WORK REQUIRED:
Where a record holds a picture, leave the picture out; otherwise repeat every record exactly.

(Stored entries)

::::::::

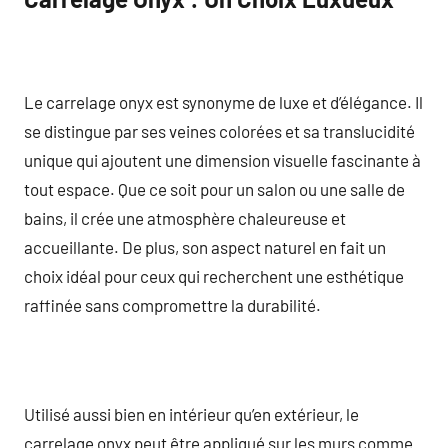
Le carrelage onyx est synonyme de luxe et d’élégance. Il
se distingue par ses veines colorées et sa translucidité
unique qui ajoutent une dimension visuelle fascinante à
tout espace. Que ce soit pour un salon ou une salle de
bains, il crée une atmosphère chaleureuse et
accueillante. De plus, son aspect naturel en fait un
choix idéal pour ceux qui recherchent une esthétique
raffinée sans compromettre la durabilité.
Utilisé aussi bien en intérieur qu’en extérieur, le
carrelage onyx peut être appliqué sur les murs comme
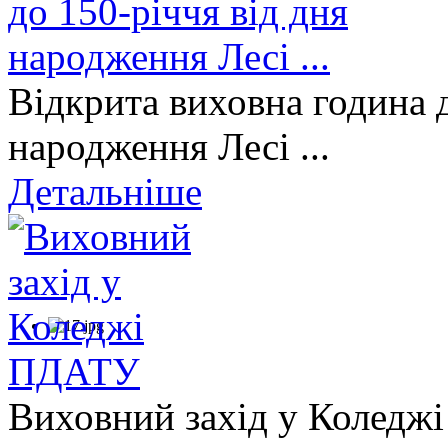
Відкрита виховна година д
народження Лесі ...
Детальніше
Виховний захід у Коледж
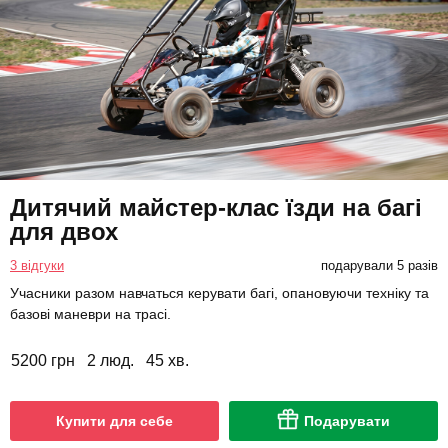
Дитячий майстер-клас їзди на багі
для двох
3 відгуки
подарували 5 разів
Учасники разом навчаться керувати багі, опановуючи техніку та
базові маневри на трасі.
5200 грн
2 люд.
45 хв.
Купити для себе
Подарувати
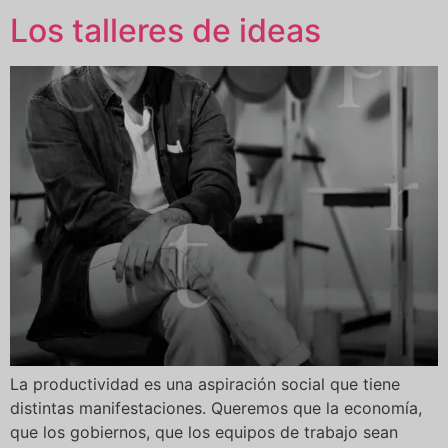
Los talleres de ideas
La productividad es una aspiración social que tiene
distintas manifestaciones. Queremos que la economía,
que los gobiernos, que los equipos de trabajo sean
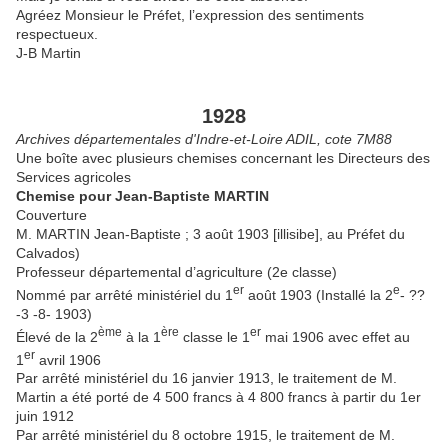
Agréez Monsieur le Préfet, l’expression des sentiments
respectueux.
J-B Martin
1928
Archives départementales d'Indre-et-Loire ADIL, cote 7M88
Une boîte avec plusieurs chemises concernant les Directeurs des
Services agricoles
Chemise pour Jean-Baptiste MARTIN
Couverture
M. MARTIN Jean-Baptiste ; 3 août 1903 [illisibe], au Préfet du
Calvados)
Professeur départemental d’agriculture (2e classe)
er
e
Nommé par arrêté ministériel du 1
août 1903 (Installé la 2
- ??
-3 -8- 1903)
ème
ère
er
Élevé de la 2
à la 1
classe le 1
mai 1906 avec effet au
er
1
avril 1906
Par arrêté ministériel du 16 janvier 1913, le traitement de M.
Martin a été porté de 4 500 francs à 4 800 francs à partir du 1er
juin 1912
Par arrêté ministériel du 8 octobre 1915, le traitement de M.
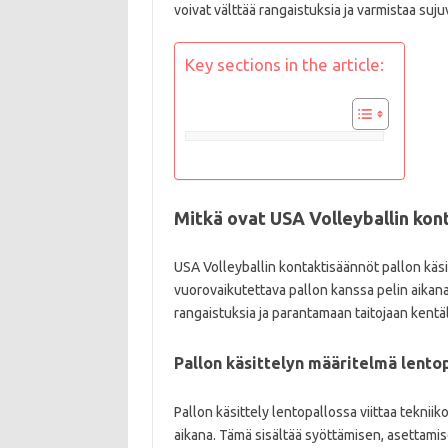
voivat välttää rangaistuksia ja varmistaa suju
Key sections in the article:
Mitkä ovat USA Volleyballin kon
USA Volleyballin kontaktisäännöt pallon käsit
vuorovaikutettava pallon kanssa pelin aikan
rangaistuksia ja parantamaan taitojaan kentäl
Pallon käsittelyn määritelmä lento
Pallon käsittely lentopallossa viittaa tekniik
aikana. Tämä sisältää syöttämisen, asettamis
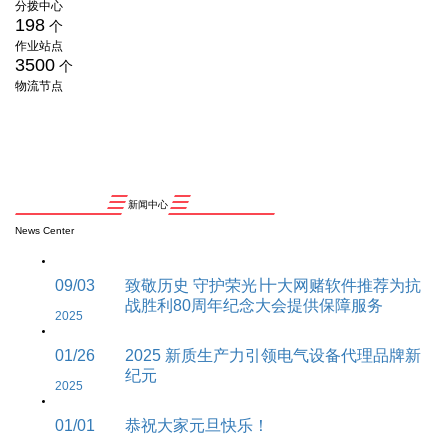
分拨中心
198
个
作业站点
3500
个
物流节点
新闻中心
News Center
09/03
致敬历史 守护荣光∣十大网赌软件推荐为抗
战胜利80周年纪念大会提供保障服务
2025
01/26
2025 新质生产力引领电气设备代理品牌新
纪元
2025
01/01
恭祝大家元旦快乐！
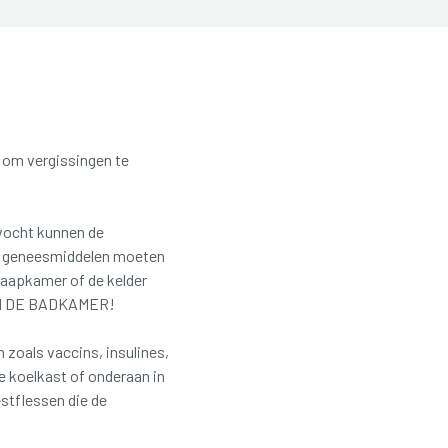
om vergissingen te
vocht kunnen de
e geneesmiddelen moeten
aapkamer of de kelder
IT IN DE BADKAMER!
zoals vaccins, insulines,
e koelkast of onderaan in
stflessen die de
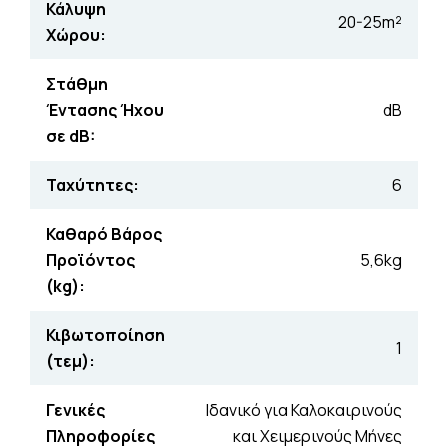
Κάλυψη
20-25m²
Χώρου:
Στάθμη
Έντασης Ήχου
dB
σε dB:
Ταχύτητες:
6
Καθαρό Βάρος
Προϊόντος
5,6kg
(kg):
Κιβωτοποίηση
1
(τεμ):
Γενικές
Ιδανικό για Καλοκαιρινούς
Πληροφορίες
και Χειμερινούς Μήνες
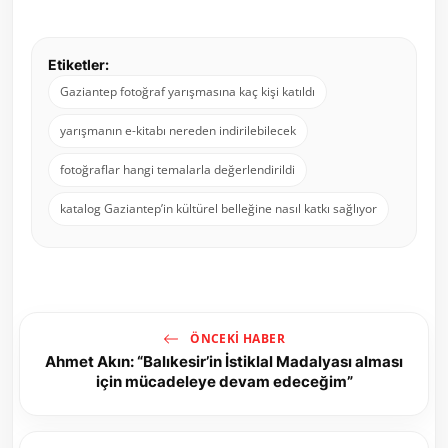
Etiketler:
Gaziantep fotoğraf yarışmasına kaç kişi katıldı
yarışmanın e-kitabı nereden indirilebilecek
fotoğraflar hangi temalarla değerlendirildi
katalog Gaziantep’in kültürel belleğine nasıl katkı sağlıyor
ÖNCEKI HABER
Ahmet Akın: “Balıkesir’in İstiklal Madalyası alması
için mücadeleye devam edeceğim”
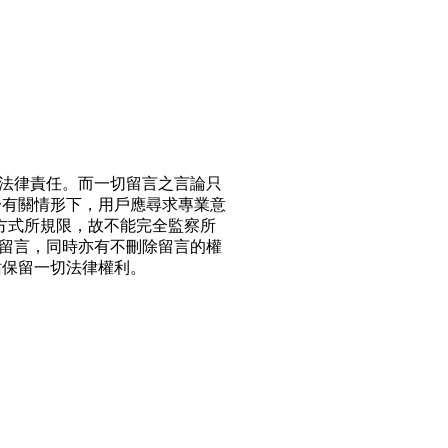
法律責任。而一切留言之言論只
於有關情形下，用戶應尋求專業意
方式所規限，故不能完全監察所
留言，同時亦有不刪除留言的權
站保留一切法律權利。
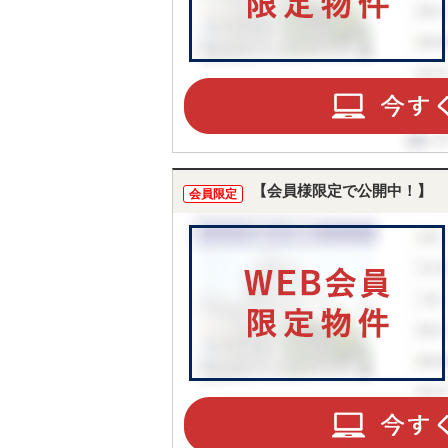
【会員様限定で公開中！】
会員限定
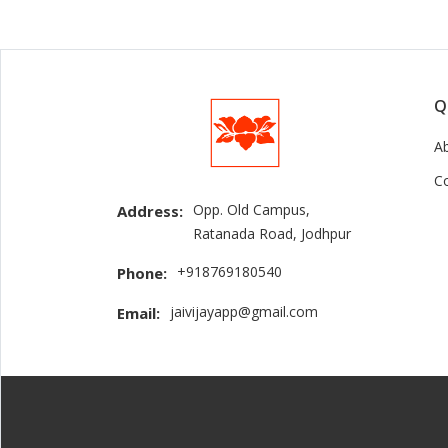
Q
A
C
Opp. Old Campus,
Address:
Ratanada Road, Jodhpur
+918769180540
Phone:
jaivijayapp@gmail.com
Email:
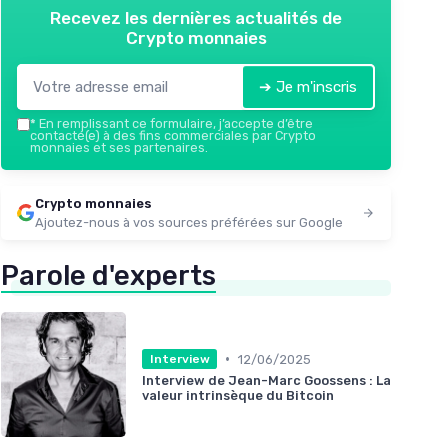
Recevez les dernières actualités de
Crypto monnaies
➔ Je m'inscris
*
En remplissant ce formulaire, j’accepte d’être
contacté(e) à des fins commerciales par Crypto
monnaies et ses partenaires.
Crypto monnaies
Ajoutez-nous à vos sources préférées sur Google
Parole d'experts
•
12/06/2025
Interview
Interview de Jean-Marc Goossens : La
valeur intrinsèque du Bitcoin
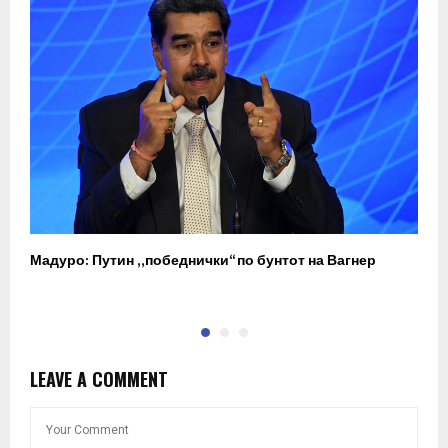
Мадуро: Путин „победнички“ по бунтот на Вагнер
О
п
LEAVE A COMMENT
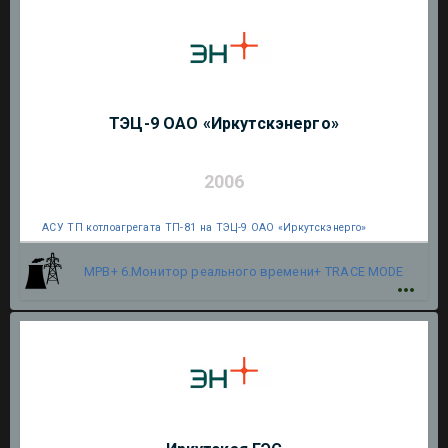
ТЭЦ-9 ОАО «Иркутскэнерго»
2006
АСУ ТП котлоагрегата ТП-81 на ТЭЦ-9 ОАО «Иркутскэнерго»
МРВ+ 6.Монитор реального времени+
TRACE MODE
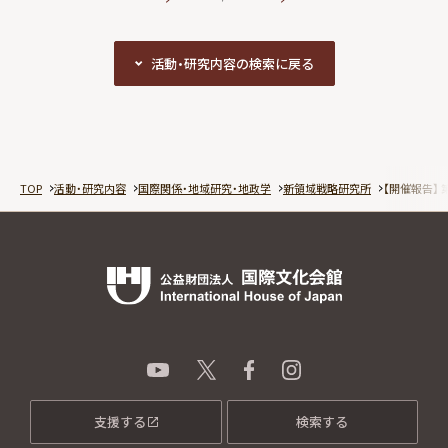
活動・研究内容の検索に戻る
活動・研究内容の検索に戻る
TOP
活動・研究内容
国際関係・地域研究・地政学
新領域戦略研究所
【開催報告】
支援する
検索する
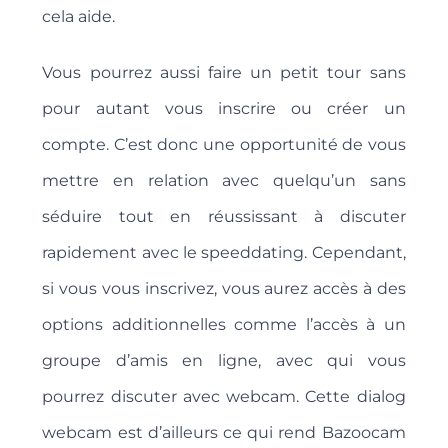
cela aide.
Vous pourrez aussi faire un petit tour sans
pour autant vous inscrire ou créer un
compte. C’est donc une opportunité de vous
mettre en relation avec quelqu’un sans
séduire tout en réussissant à discuter
rapidement avec le speeddating. Cependant,
si vous vous inscrivez, vous aurez accès à des
options additionnelles comme l’accès à un
groupe d’amis en ligne, avec qui vous
pourrez discuter avec webcam. Cette dialog
webcam est d’ailleurs ce qui rend Bazoocam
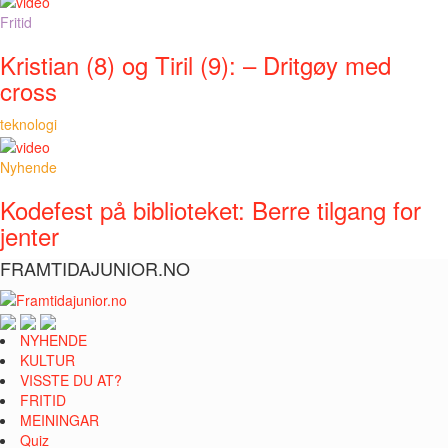
Fritid
Kristian (8) og Tiril (9): – Dritgøy med
cross
teknologi
Nyhende
Kodefest på biblioteket: Berre tilgang for
jenter
FRAMTIDAJUNIOR.NO
NYHENDE
KULTUR
VISSTE DU AT?
FRITID
MEININGAR
Quiz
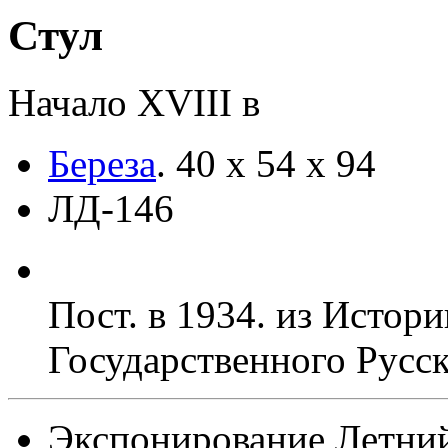
Стул
Начало XVIII в
Береза
.
40 х 54 х 94
ЛД-146
Пост. в 1934. из Истор
Государственного Русск
Экспонирование
Летний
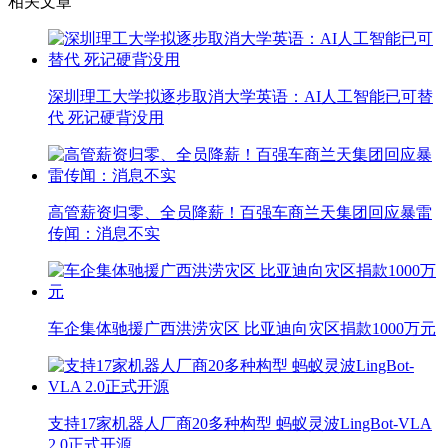
相关文章
深圳理工大学拟逐步取消大学英语：AI人工智能已可替
代 死记硬背没用
高管薪资归零、全员降薪！百强车商兰天集团回应暴雷
传闻：消息不实
车企集体驰援广西洪涝灾区 比亚迪向灾区捐款1000万元
支持17家机器人厂商20多种构型 蚂蚁灵波LingBot-VLA
2.0正式开源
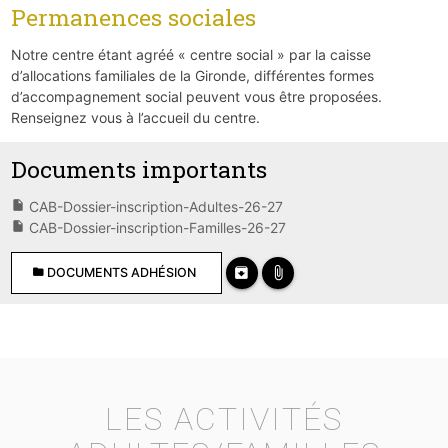
Permanences sociales
Notre centre étant agréé « centre social » par la caisse
d’allocations familiales de la Gironde, différentes formes
d’accompagnement social peuvent vous être proposées.
Renseignez vous à l’accueil du centre.
Documents importants
insert_drive_file
CAB-Dossier-inscription-Adultes-26-27
insert_drive_file
CAB-Dossier-inscription-Familles-26-27
archive
attach_file
folder
DOCUMENTS ADHÉSION
LES ACTIVITÉS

::::::::

WRITTEN SOLUTION:
Le carrelage onyx est synonyme de luxe et d’élégance. Il
se distingue par ses veines colorées et sa translucidité
unique qui ajoutent une dimension visuelle fascinante à
tout espace. Que ce soit pour un salon ou une salle de
bains, il crée une atmosphère chaleureuse et
accueillante. De plus, son aspect naturel en fait un
choix idéal pour ceux qui recherchent une esthétique
raffinée sans compromettre la durabilité.
Utilisé aussi bien en intérieur qu’en extérieur, le
carrelage onyx peut être appliqué sur les murs comme
Відкрита виховна година д
народження Лесі ...
Детальніше
Виховний захід у Коледж
Дитячий майстер-клас їзди на багі
для двох
3 відгуки
подарували 5 разів
Учасники разом навчаться керувати багі, опановуючи техніку та
базові маневри на трасі.
5200 грн
2 люд.
45 хв.
Купити для себе
Подарувати
Los talleres de ideas
La productividad es una aspiración social que tiene
distintas manifestaciones. Queremos que la economía,
que los gobiernos, que los equipos de trabajo sean
Agréez Monsieur le Préfet, l’expression des sentiments
respectueux.
J-B Martin
1928
Archives départementales d'Indre-et-Loire ADIL, cote 7M88
Une boîte avec plusieurs chemises concernant les Directeurs des
Services agricoles
Chemise pour Jean-Baptiste MARTIN
Couverture
M. MARTIN Jean-Baptiste ; 3 août 1903 [illisibe], au Préfet du
Calvados)
Professeur départemental d’agriculture (2e classe)
er
e
Nommé par arrêté ministériel du 1
août 1903 (Installé la 2
- ??
-3 -8- 1903)
ème
ère
er
Élevé de la 2
à la 1
classe le 1
mai 1906 avec effet au
er
1
avril 1906
Par arrêté ministériel du 16 janvier 1913, le traitement de M.
Martin a été porté de 4 500 francs à 4 800 francs à partir du 1er
juin 1912
Par arrêté ministériel du 8 octobre 1915, le traitement de M.
voivat välttää rangaistuksia ja varmistaa suju
Key sections in the article:
Mitkä ovat USA Volleyballin kon
USA Volleyballin kontaktisäännöt pallon käsit
vuorovaikutettava pallon kanssa pelin aikan
rangaistuksia ja parantamaan taitojaan kentäl
Pallon käsittelyn määritelmä lento
Pallon käsittely lentopallossa viittaa tekniik
aikana. Tämä sisältää syöttämisen, asettamis
分拨中心
198
个
作业站点
3500
个
物流节点
新闻中心
News Center
09/03
致敬历史 守护荣光∣十大网赌软件推荐为抗
战胜利80周年纪念大会提供保障服务
2025
01/26
2025 新质生产力引领电气设备代理品牌新
纪元
2025
01/01
恭祝大家元旦快乐！
om vergissingen te
vocht kunnen de
e geneesmiddelen moeten
aapkamer of de kelder
IT IN DE BADKAMER!
zoals vaccins, insulines,
e koelkast of onderaan in
stflessen die de
Κάλυψη
20-25m²
Χώρου:
Στάθμη
Έντασης Ήχου
dB
σε dB:
Ταχύτητες:
6
Καθαρό Βάρος
Προϊόντος
5,6kg
(kg):
Κιβωτοποίηση
1
(τεμ):
Γενικές
Ιδανικό για Καλοκαιρινούς
Πληροφορίες
και Χειμερινούς Μήνες
Etiketler:
Gaziantep fotoğraf yarışmasına kaç kişi katıldı
yarışmanın e-kitabı nereden indirilebilecek
fotoğraflar hangi temalarla değerlendirildi
katalog Gaziantep’in kültürel belleğine nasıl katkı sağlıyor
ÖNCEKI HABER
Ahmet Akın: “Balıkesir’in İstiklal Madalyası alması
için mücadeleye devam edeceğim”
法律責任。而一切留言之言論只
於有關情形下，用戶應尋求專業意
方式所規限，故不能完全監察所
留言，同時亦有不刪除留言的權
站保留一切法律權利。
【会員様限定で公開中！】
会員限定
Q
A
C
Opp. Old Campus,
Address:
Ratanada Road, Jodhpur
+918769180540
Phone:
jaivijayapp@gmail.com
Email:
Recevez les dernières actualités de
Crypto monnaies
➔ Je m'inscris
*
En remplissant ce formulaire, j’accepte d’être
contacté(e) à des fins commerciales par Crypto
monnaies et ses partenaires.
Crypto monnaies
Ajoutez-nous à vos sources préférées sur Google
Parole d'experts
•
12/06/2025
Interview
Interview de Jean-Marc Goossens : La
valeur intrinsèque du Bitcoin
Мадуро: Путин „победнички“ по бунтот на Вагнер
О
п
LEAVE A COMMENT
ТЭЦ-9 ОАО «Иркутскэнерго»
2006
АСУ ТП котлоагрегата ТП-81 на ТЭЦ-9 ОАО «Иркутскэнерго»
МРВ+ 6.Монитор реального времени+
TRACE MODE
活動・研究内容の検索に戻る
活動・研究内容の検索に戻る
TOP
活動・研究内容
国際関係・地域研究・地政学
新領域戦略研究所
【開催報告】
支援する
検索する
cela aide.
Vous pourrez aussi faire un petit tour sans
pour autant vous inscrire ou créer un
compte. C’est donc une opportunité de vous
mettre en relation avec quelqu’un sans
séduire tout en réussissant à discuter
rapidement avec le speeddating. Cependant,
si vous vous inscrivez, vous aurez accès à des
options additionnelles comme l’accès à un
groupe d’amis en ligne, avec qui vous
pourrez discuter avec webcam. Cette dialog
webcam est d’ailleurs ce qui rend Bazoocam
Fritid
Kristian (8) og Tiril (9): – Dritgøy med
cross
teknologi
Nyhende
Kodefest på biblioteket: Berre tilgang for
jenter
FRAMTIDAJUNIOR.NO
NYHENDE
KULTUR
VISSTE DU AT?
FRITID
MEININGAR
Quiz
Стул
Начало XVIII в
Береза
.
40 х 54 х 94
ЛД-146
Пост. в 1934. из Истор
Государственного Русск
Экспонирование
Летний
相关文章
深圳理工大学拟逐步取消大学英语：AI人工智能已可替
代 死记硬背没用
高管薪资归零、全员降薪！百强车商兰天集团回应暴雷
传闻：消息不实
车企集体驰援广西洪涝灾区 比亚迪向灾区捐款1000万元
支持17家机器人厂商20多种构型 蚂蚁灵波LingBot-VLA
2.0正式开源
Permanences sociales
Notre centre étant agréé « centre social » par la caisse
d’allocations familiales de la Gironde, différentes formes
d’accompagnement social peuvent vous être proposées.
Renseignez vous à l’accueil du centre.
Documents importants
insert_drive_file
CAB-Dossier-inscription-Adultes-26-27
insert_drive_file
CAB-Dossier-inscription-Familles-26-27
archive
attach_file
folder
DOCUMENTS ADHÉSION
LES ACTIVITÉS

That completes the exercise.